* _TRY IT_: Rewrite the listing from its start through the line containing "Lebenshaltungskosten ist das gesamte Programm", replacing "Solaranlagen" with "Windkraftanlagen" and keeping everything else unchanged. Omit the pictures.

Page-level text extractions

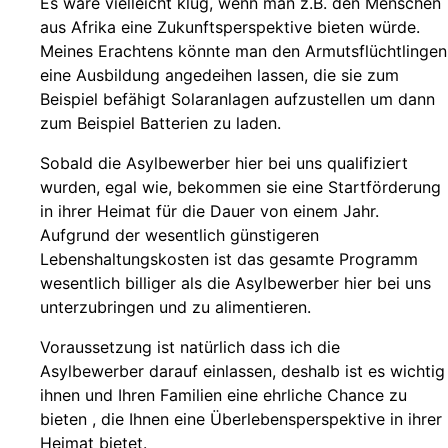
Es wäre vielleicht klug, wenn man z.B. den Menschen
aus Afrika eine Zukunftsperspektive bieten würde.
Meines Erachtens könnte man den Armutsflüchtlingen
eine Ausbildung angedeihen lassen, die sie zum
Beispiel befähigt Solaranlagen aufzustellen um dann
zum Beispiel Batterien zu laden.
Sobald die Asylbewerber hier bei uns qualifiziert
wurden, egal wie, bekommen sie eine Startförderung
in ihrer Heimat für die Dauer von einem Jahr.
Aufgrund der wesentlich günstigeren
Lebenshaltungskosten ist das gesamte Programm
wesentlich billiger als die Asylbewerber hier bei uns
unterzubringen und zu alimentieren.
Voraussetzung ist natürlich dass ich die
Asylbewerber darauf einlassen, deshalb ist es wichtig
ihnen und Ihren Familien eine ehrliche Chance zu
bieten , die Ihnen eine Überlebensperspektive in ihrer
Heimat bietet.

* _YOUR RESPONSE_:
Es wäre vielleicht klug, wenn man z.B. den Menschen
aus Afrika eine Zukunftsperspektive bieten würde.
Meines Erachtens könnte man den Armutsflüchtlingen
eine Ausbildung angedeihen lassen, die sie zum
Beispiel befähigt Windkraftanlagen aufzustellen um dann
zum Beispiel Batterien zu laden.
Sobald die Asylbewerber hier bei uns qualifiziert
wurden, egal wie, bekommen sie eine Startförderung
in ihrer Heimat für die Dauer von einem Jahr.
Aufgrund der wesentlich günstigeren
Lebenshaltungskosten ist das gesamte Programm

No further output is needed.